Durc, il rilascio per imprese in concordato e società di capitali

Con il messaggio n. 4925 del 21 marzo scorso, l’Inps ha fornito alcune precisazioni sul rilascio del DURC nel caso in cui la verifica di regolarità interessi le imprese ammesse alla procedura di concordato preventivo in continuità e le imprese costituite in forma di società di capitali.

L’Istituto Nazionale di Previdenza Sociale ha illustrato i contenuti degli interpelli emanati dal Ministero del Lavoro e delle Politiche Sociali.

Per le imprese in concordato preventivo, il Ministero ha spiegato, con l’Interpello n. 41/2012, la problematica dei requisiti necessari, ai fini del rilascio del Documento unico di regolarità contributiva. 

Il concordato preventivo – come ricorda l’Inps nel documento –  si fonda su un piano con il quale l’azienda si accorda con i creditori riguardo tempi e modalità di pagamento dei debiti sorti precedentemente alla presentazione della domanda di concordato. Il Decreto Sviluppo (d.l. n. 83/2013) ha previsto per queste aziende la prosecuzione dell’attività da parte del debitore, la cessione dell’azienda in esercizio e “una moratoria fino a un anno dall’omologazione per il pagamento dei crediti muniti di privilegio, pegno o ipoteca” tra cui rientrano i crediti contributivi e assicurativi.
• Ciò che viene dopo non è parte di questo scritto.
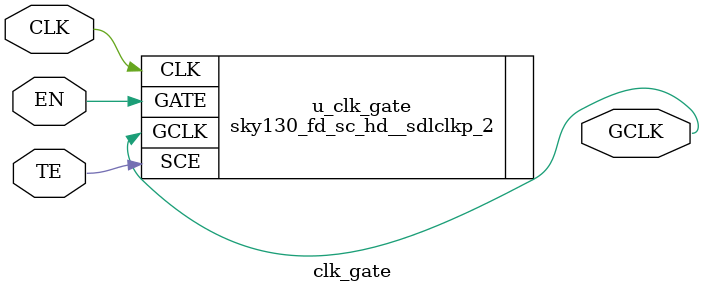
<source format=sv>
module clk_gate ( 
	output logic GCLK,  // Gated Clock Out

	input logic CLK, // Functional Clock
	input logic EN,  // Functional Enable
	input logic TE   // SCAN MODE/SCAN Enable
       );

`ifndef SYNTHESIS
   reg clk_enb;
   always_latch begin
       if(CLK == 0)
   	clk_enb = EN | TE;
   end
   
   assign GCLK = clk_enb & CLK;
`else
    sky130_fd_sc_hd__sdlclkp_2 u_clk_gate ( 
	                             .GCLK (GCLK), 
				     .SCE  (TE),
	                             .GATE (EN), 
				     .CLK (CLK)
			           );

`endif

endmodule


</source>
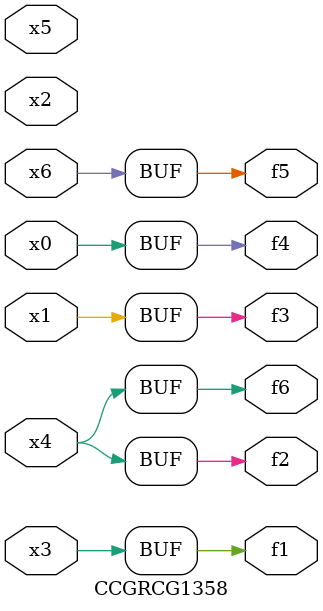
<source format=v>
module CCGRCG1358(
	input x0, x1, x2, x3, x4, x5, x6,
	output f1, f2, f3, f4, f5, f6
);
	assign f1 = x3;
	assign f2 = x4;
	assign f3 = x1;
	assign f4 = x0;
	assign f5 = x6;
	assign f6 = x4;
endmodule

</source>
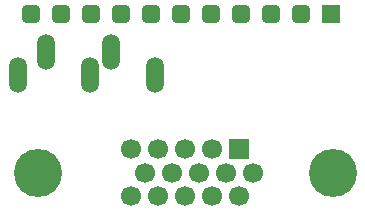
<source format=gbr>
G04 #@! TF.GenerationSoftware,KiCad,Pcbnew,(6.0.1-0)*
G04 #@! TF.CreationDate,2022-02-24T13:12:43-05:00*
G04 #@! TF.ProjectId,DC2VGA_Horizontal,44433256-4741-45f4-986f-72697a6f6e74,1*
G04 #@! TF.SameCoordinates,Original*
G04 #@! TF.FileFunction,Soldermask,Bot*
G04 #@! TF.FilePolarity,Negative*
%FSLAX46Y46*%
G04 Gerber Fmt 4.6, Leading zero omitted, Abs format (unit mm)*
G04 Created by KiCad (PCBNEW (6.0.1-0)) date 2022-02-24 13:12:43*
%MOMM*%
%LPD*%
G01*
G04 APERTURE LIST*
G04 Aperture macros list*
%AMRoundRect*
0 Rectangle with rounded corners*
0 $1 Rounding radius*
0 $2 $3 $4 $5 $6 $7 $8 $9 X,Y pos of 4 corners*
0 Add a 4 corners polygon primitive as box body*
4,1,4,$2,$3,$4,$5,$6,$7,$8,$9,$2,$3,0*
0 Add four circle primitives for the rounded corners*
1,1,$1+$1,$2,$3*
1,1,$1+$1,$4,$5*
1,1,$1+$1,$6,$7*
1,1,$1+$1,$8,$9*
0 Add four rect primitives between the rounded corners*
20,1,$1+$1,$2,$3,$4,$5,0*
20,1,$1+$1,$4,$5,$6,$7,0*
20,1,$1+$1,$6,$7,$8,$9,0*
20,1,$1+$1,$8,$9,$2,$3,0*%
G04 Aperture macros list end*
%ADD10R,1.700000X1.700000*%
%ADD11C,1.700000*%
%ADD12C,4.066000*%
%ADD13O,1.508000X3.016000*%
%ADD14R,1.524000X1.524000*%
%ADD15RoundRect,0.381000X-0.381000X-0.381000X0.381000X-0.381000X0.381000X0.381000X-0.381000X0.381000X0*%
G04 APERTURE END LIST*
D10*
X146725000Y-107595000D03*
D11*
X144435000Y-107595000D03*
X142145000Y-107595000D03*
X139855000Y-107595000D03*
X137565000Y-107595000D03*
X147870000Y-109575000D03*
X145580000Y-109575000D03*
X143290000Y-109575000D03*
X141000000Y-109575000D03*
X138710000Y-109575000D03*
X146725000Y-111555000D03*
X144435000Y-111555000D03*
X142145000Y-111555000D03*
X139855000Y-111555000D03*
X137565000Y-111555000D03*
D12*
X129650000Y-109575000D03*
X154640000Y-109575000D03*
D13*
X127950000Y-101350000D03*
X130350000Y-99350000D03*
X135850000Y-99350000D03*
X139550000Y-101350000D03*
X134050000Y-101350000D03*
D14*
X154487181Y-96168903D03*
D15*
X151947181Y-96168903D03*
X149407181Y-96168903D03*
X134167181Y-96168903D03*
X131627181Y-96168903D03*
X141787181Y-96168903D03*
X139247181Y-96168903D03*
X129087181Y-96168903D03*
X136707181Y-96168903D03*
X146867181Y-96168903D03*
X144327181Y-96168903D03*
M02*

</source>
Il Ministero ha ulteriormente precisato – aggiunge l’Inps –  che l’azienda ammessa al concordato preventivo ex art. 186 bis potrà ottenere il Durc regolare in presenza delle seguenti condizioni:

– la “sospensione” dei pagamenti riguardi esclusivamente le inadempienze maturate prima dell’apertura della procedura e conformemente indicate nel piano di risanamento;
– il piano di concordato preveda espressamente la moratoria di cui all’articolo 186-bis, comma 2, lettera c) L.F.;
– il piano di concordato sia omologato dal Tribunale e stabilisca l’integrale soddisfazione dei crediti contributivi muniti di privilegio.

Ha inoltre chiarito che, in tal caso, la regolarità può essere dichiarata solo per un periodo di un anno dalla data di omologazione, trascorso il quale la moratoria di cui all’art. 186-bis, indicata nel piano di risanamento, cessa di avere effetto. A partire da tale termine, in mancanza di soddisfazione integrale dei crediti contributivi muniti di privilegio, dovrà essere attestata l’irregolarità dell’impresa.

In ossequio a quanto esplicitato dal Ministero nell’Interpello n. 41/2012,  l’istituto di previdenza ricorda che sarà cura delle competenti sedi di verificare nella fase istruttoria del Durc che la situazione d’irregolarità si riferisca alla fattispecie descritta e che il piano di concordato rispetti le condizioni predette.
In tal caso, accertata l’intervenuta omologazione del piano di concordato medesimo, la dichiarazione di regolarità potrà essere resa per un periodo non superiore ad un anno dalla data dell’omologazione trascorso il quale, verrà meno la causa di sospensione di cui all’art. 5, comma 2, lett. b), del citato D.M. 24 ottobre 2007.

Sulle società di capitali, l’Inps prende in considerazione l’interpello 2/2013 del 24 gennaio scorso, nel quale il Ministero del Lavoro e delle Politiche Sociali ha esplicitato il principio secondo cui, nell’ambito della verifica della regolarità contributiva, non rileva la posizione dei singoli soci.

L’assunto trova fondamento nel principio di autonomia patrimoniale “perfetta” che regola il regime della società di capitali e, quindi, nella completa separazione tra il capitale sociale e il patrimonio personale dei singoli soci.

“Il Ministero, pertanto, – chiarisce l’Inps – ha ritenuto di chiarire che la regolarità contributiva debba essere verificata solo con riferimento agli obblighi contributivi del cui adempimento il datore di lavoro e/o il committente/associante è chiamato a rispondere civilisticamente. Da ciò discende che, ai fini dell’accertamento della regolarità delle società di capitali, non rileva l’irregolarità della posizione contributiva dei singoli soci che, in relazione alla normativa vigente, siano tenuti all’iscrizione in una delle gestioni amministrate dall’Inps. Delle eventuali violazioni contributive riferibili ai soci medesimi non potranno essere chiamate a rispondere le società in esame in virtù del predetto regime patrimoniale civilistico che le regola”.

“La disciplina – conclude il documento Inps –  definita dall’interpello in ordine alla modalità di verifica delle società di capitali, pertanto, deve essere considerata riferita anche all’ipotesi di s.r.l. unipersonali in quanto assoggettate al medesimo regime civilistico”.